User-space implementation with pyusb is the fastest path from captured understanding to working code:

import usb.core
import usb.util

VENDOR_ID  = 0x1234
PRODUCT_ID = 0x5678
ENDPOINT_IN = 0x81

dev = usb.core.find(idVendor=VENDOR_ID, idProduct=PRODUCT_ID)
assert dev is not None, "Device not found"

if dev.is_kernel_driver_active(0):
    dev.detach_kernel_driver(0)

dev.set_configuration()
usb.util.claim_interface(dev, 0)

while True:
    try:
        data = dev.read(ENDPOINT_IN, 64, timeout=100)
        print(' '.join(f'{b:02X}' for b in data))
    except usb.core.USBTimeoutError:
        pass

pyusb wraps libusb 1.0, which handles the platform differences. On Linux it communicates through the usbfs interface at /dev/bus/usb. On Windows, you first need to replace the default driver with WinUSB using Zadig, which is a one-click operation for non-HID devices. After that, libusb speaks to WinUSB and the same pyusb code works.
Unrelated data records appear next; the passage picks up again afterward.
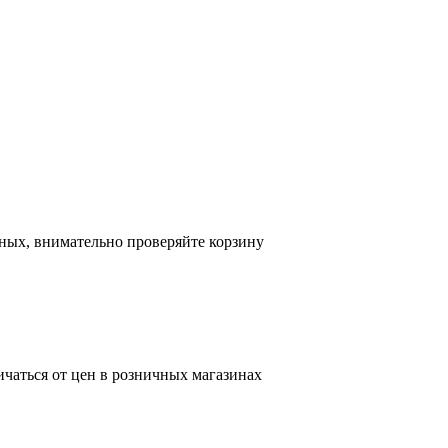
ных, внимательно проверяйте корзину
ичаться от цен в розничных магазинах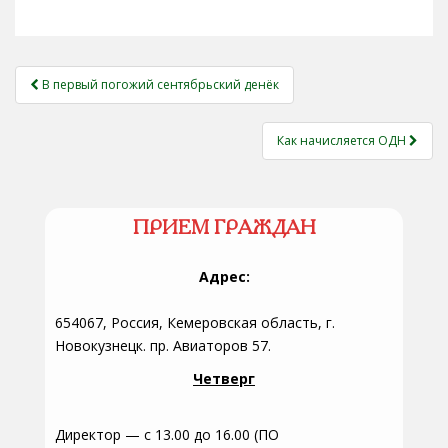
НАВИГАЦИЯ
В первый погожий сентябрьский денёк
ЗАПИСЕЙ
Как начисляется ОДН
ПРИЕМ ГРАЖДАН
Адрес:
654067, Россия, Кемеровская область, г.
Новокузнецк. пр. Авиаторов 57.
Четверг
Директор — с 13.00 до 16.00 (ПО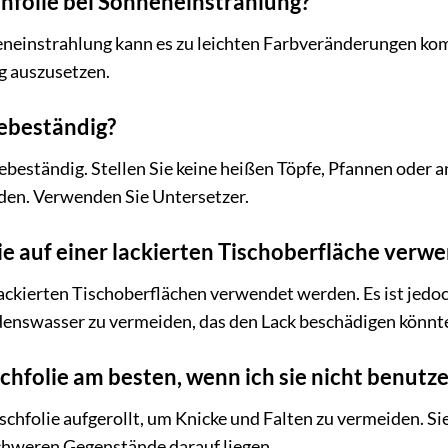
schfolie bei Sonneneinstrahlung?
eneinstrahlung kann es zu leichten Farbveränderungen kom
g auszusetzen.
tzebeständig?
tzebeständig. Stellen Sie keine heißen Töpfe, Pfannen oder 
en. Verwenden Sie Untersetzer.
lie auf einer lackierten Tischoberfläche verw
 lackierten Tischoberflächen verwendet werden. Es ist jedo
enswasser zu vermeiden, das den Lack beschädigen könnt
schfolie am besten, wenn ich sie nicht benutz
schfolie aufgerollt, um Knicke und Falten zu vermeiden. Si
schweren Gegenstände darauf liegen.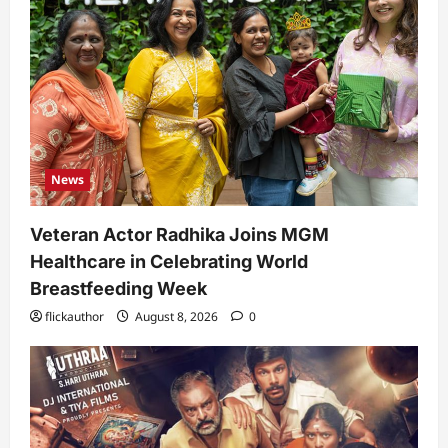
News
Veteran Actor Radhika Joins MGM
Healthcare in Celebrating World
Breastfeeding Week
flickauthor
August 8, 2026
0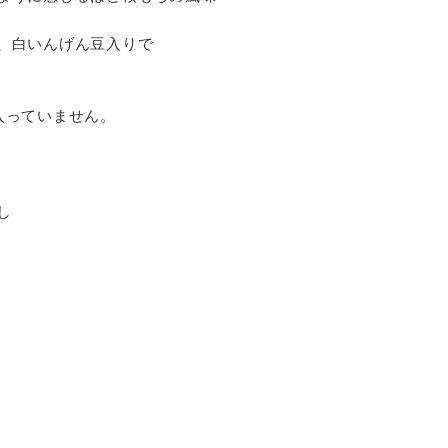
、白いんげん豆入りで
入っていません。
し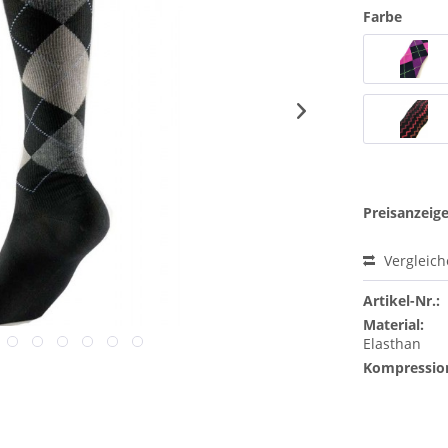
Farbe
Preisanzeig
Vergleic
Artikel-Nr.:
Material:
Elasthan
Kompressio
For HID devices specifically, hidapi (version 0.14.0) is cleaner: it uses the OS HID layer on Windows and macOS, avoiding the Zadig step entirely, and falls back to either hidraw or libusb on Linux.

If you need kernel integration, a Linux kernel driver uses struct usb_driver and registers via module_usb_driver(). The probe function receives a struct usb_interface pointer, from which you enumerate endpoints, set up URBs, and register with the appropriate subsystem. For input devices, that means input_allocate_device() and reporting events through the input layer so that /dev/input/eventX works correctly with any application that understands evdev.

When Wireshark Is Not Enough

Wireshark captures software-visible traffic. For hardware-level debugging, timing analysis, or intercepting traffic between a device and a host you cannot modify, you need different tools. Facedancer from Great Scott Gadgets lets you emulate arbitrary USB devices from Python, which is useful for testing how a host responds to specific packets. USBProxy uses the Linux USB gadget framework to sit between a device and host, forwarding and optionally modifying packets in real-time. ViewSB provides an open-source analyzer frontend that works with multiple hardware backends.

For USB 3.x SuperSpeed, passive capture gets harder because the signal encoding changed and the timing requirements are tighter. Hardware analyzers start being necessary. The protocol layers above the physical layer are the same, but the capture setup is not.

The Value of the Exercise

Reverse engineering a USB device with Wireshark is not an exotic skill. It is the practical consequence of USB being a documented, structured protocol with standard enumeration. The kernel and Wireshark do most of the heavy lifting: parsing descriptors, labeling transfer types, decoding known class protocols. Your job is identifying which bytes change in response to which actions and then writing code that produces or consumes those bytes correctly.

The same approach applies whether you are writing a driver for a device that only has Windows support, building a custom interface for a hardware peripheral, or understanding why a device behaves differently under Linux than under macOS. The capture infrastructure is stable, the tools are mature, and the protocol is documented. Getting started requires a USB cable, Wireshark, and a few display filters.